Problem A: Express the records as a numbered list, starting at the line that contains "Rank the series" and continuing through the end of the records. Leave out blank lines and pictures.
BEGIN Document text
Location: Belgahana, Bhakurra Nawapara & Bardwar villages, Bilaspur district, Chhattisgarh

A community-led river conservation initiative where village councils formally declared stretches of the Ghongha River as sanctuaries, restoring water security, biodiversity, and livelihoods through local governance.

Technology

​Project at a glance

7 Km

of river brought under community protection

​3

village councils passed formal sanctuary resolutions

150

​families benefited from associated health and livelihood initiatives

786

of plastic waste removed from the river and floodplain

​About the project

The Ghongha Village Council River Sanctuary emerged from a simple but urgent concern voiced by local communities: the steady decline of a once-perennial river. Villagers reported falling water levels, shrinking fish populations, reduced vegetable yields, and increasing seasonal dryness. These changes directly threatened household nutrition, livelihoods, and long-term water security.


In early 2024, The Nature People Network began a series of consultations—starting deliberately with women from local Self Help Groups—across Belgahana village. These conversations revealed not only ecological stress, but also a strong willingness among villagers to protect the river if a locally legitimate pathway existed.
Rather than pursuing an external protected-area designation, NPN worked with Gram Panchayats to activate existing constitutional powers under the Panchayati Raj system. Through Gram Sabha resolutions, villages formally declared stretches of the Ghongha River as Village Council Water–Biodiversity–Agriculture Conservation Sanctuaries, accompanied by a locally drafted river constitution.
END Document text
BEGIN Information
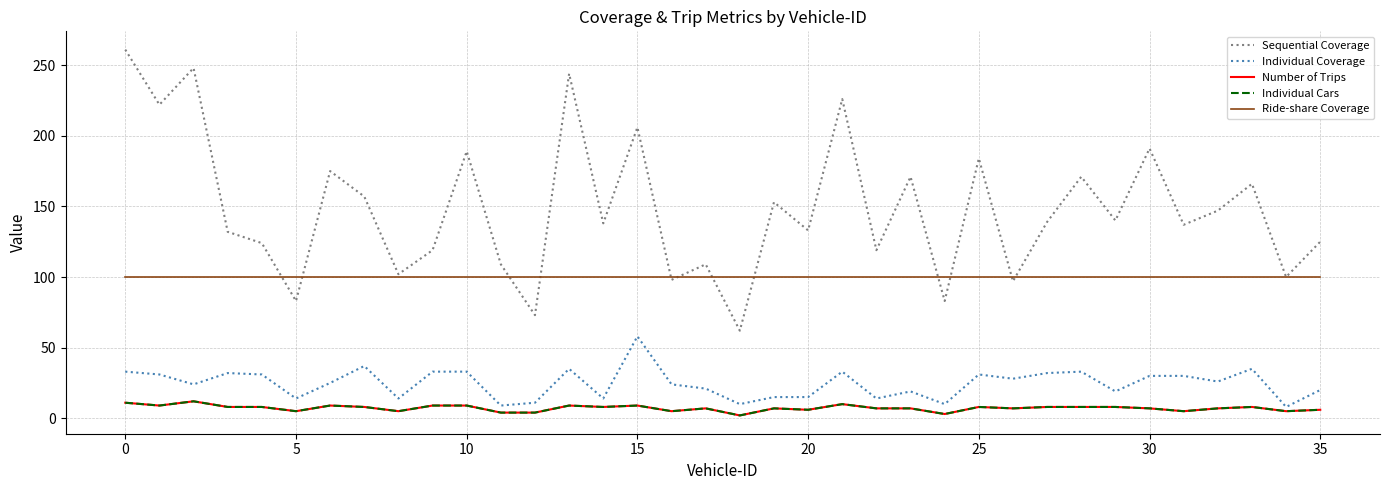

What is the difference between the maximum and minimum values in the Individual Coverage series?

50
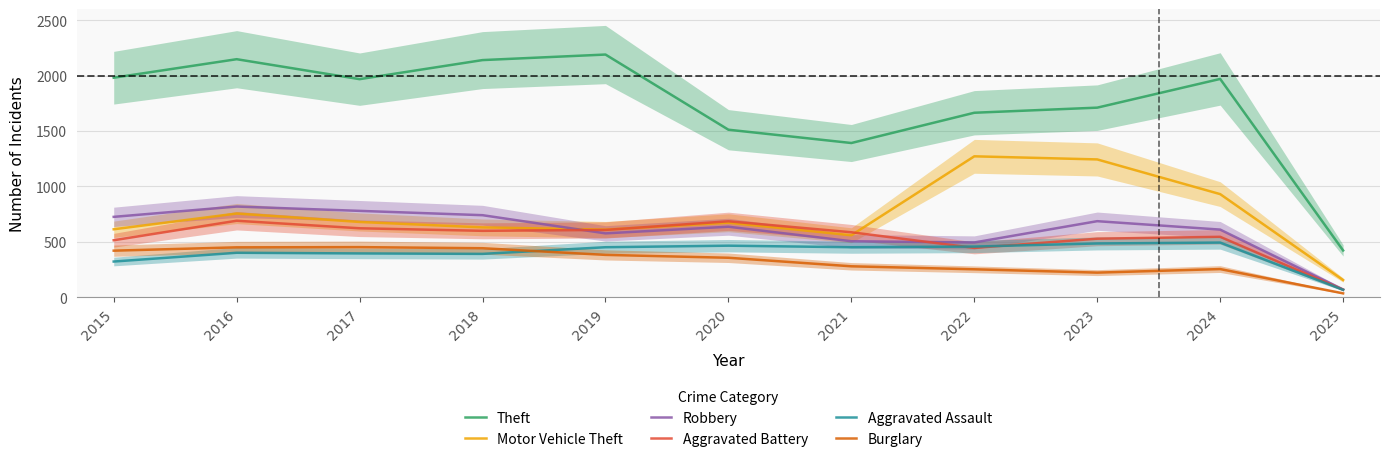

What is the difference between the Aggravated Assault values at 2023 and 2021?

34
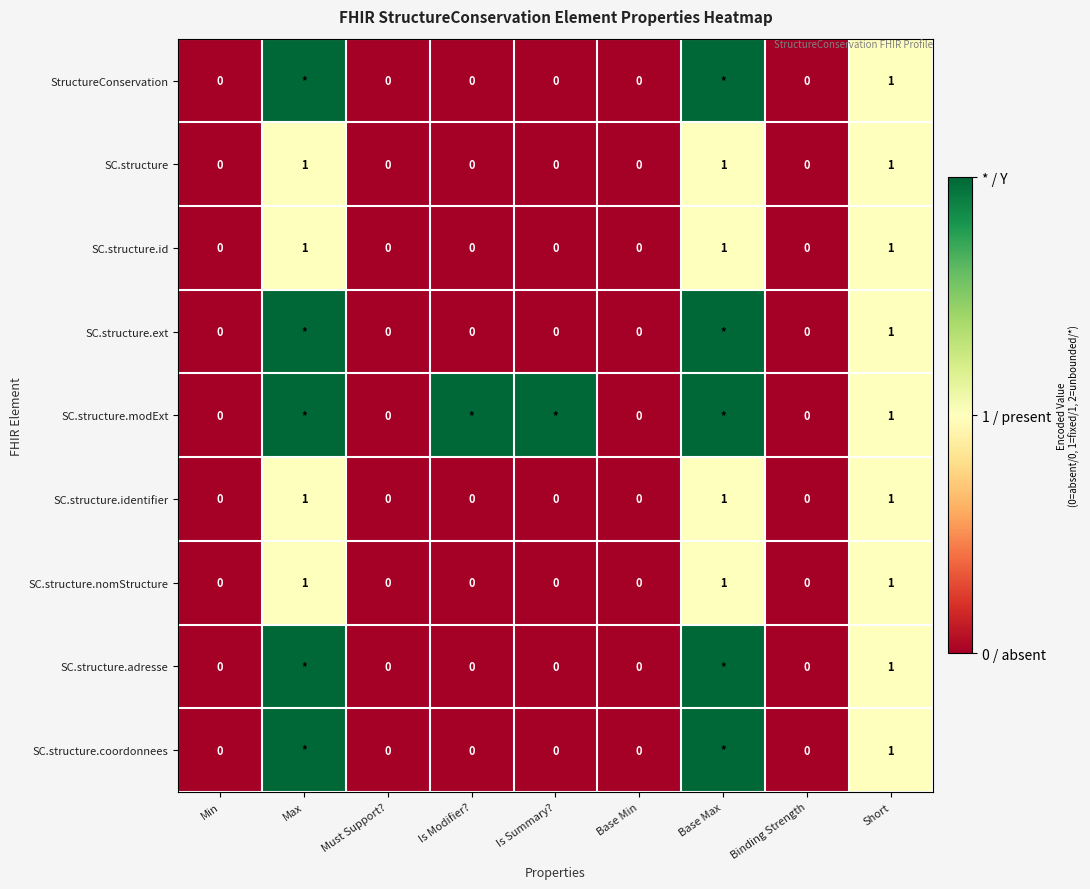

At which category is the sum across all series the highest?

Max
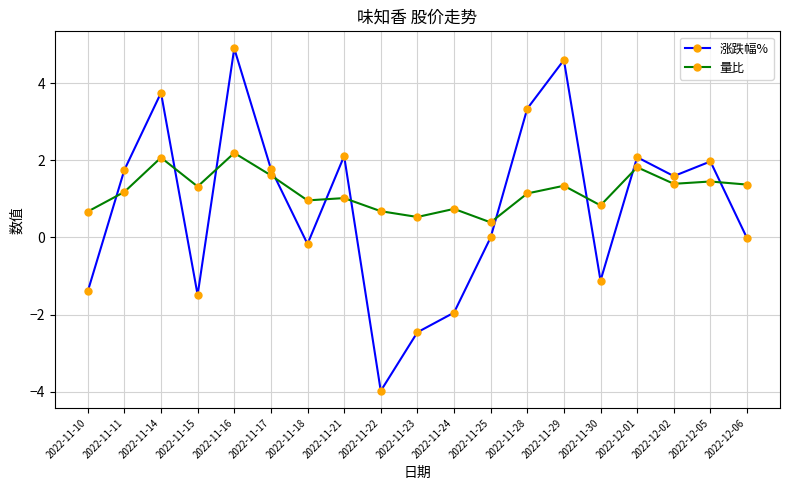

Rank the series at 2022-11-14 from lowest to highest value.

量比, 涨跌幅%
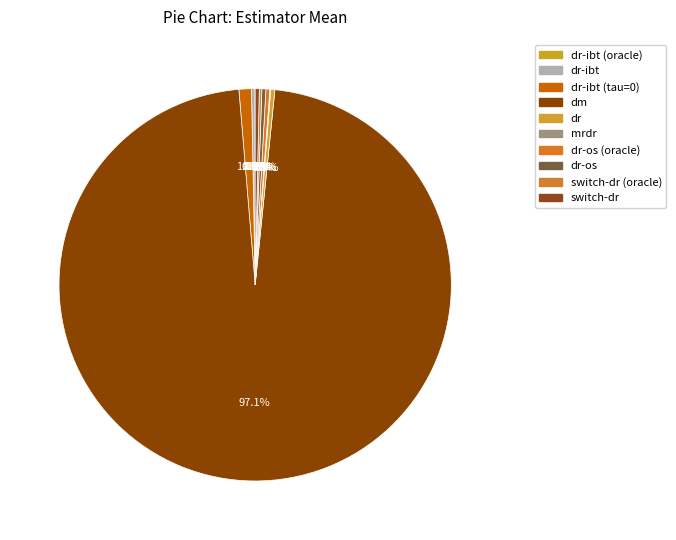

Combined, do switch-dr (oracle) and dr-os account for over 50%?

No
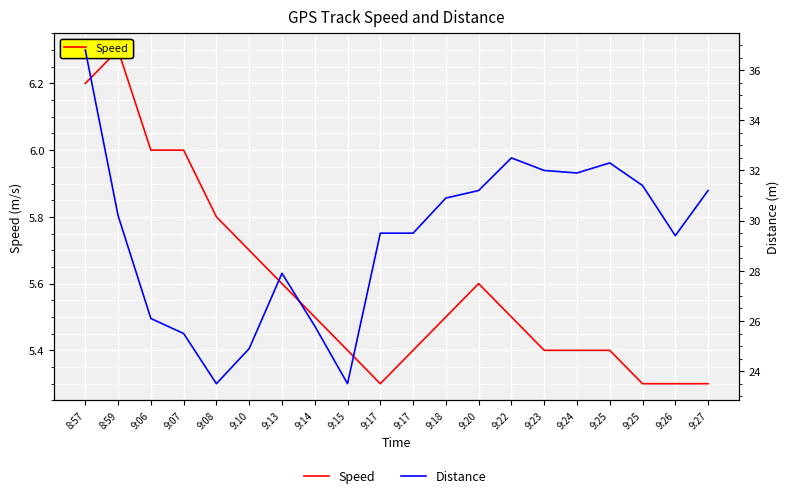

Which has a higher value, 9:10 or 9:08?

9:08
END Information
Problem B: According to the text about the Ghongha River sanctuary, what changes did villagers report as the river declined? List them all.

Written response A:
1. Rank the series at 2022-11-14 from lowest to highest value.
2. 量比, 涨跌幅%
3. Combined, do switch-dr (oracle) and dr-os account for over 50%?
4. No
5. Which has a higher value, 9:10 or 9:08?
6. 9:08

Written response B:
- Falling water levels
- Shrinking fish populations
- Reduced vegetable yields
- Increasing seasonal dryness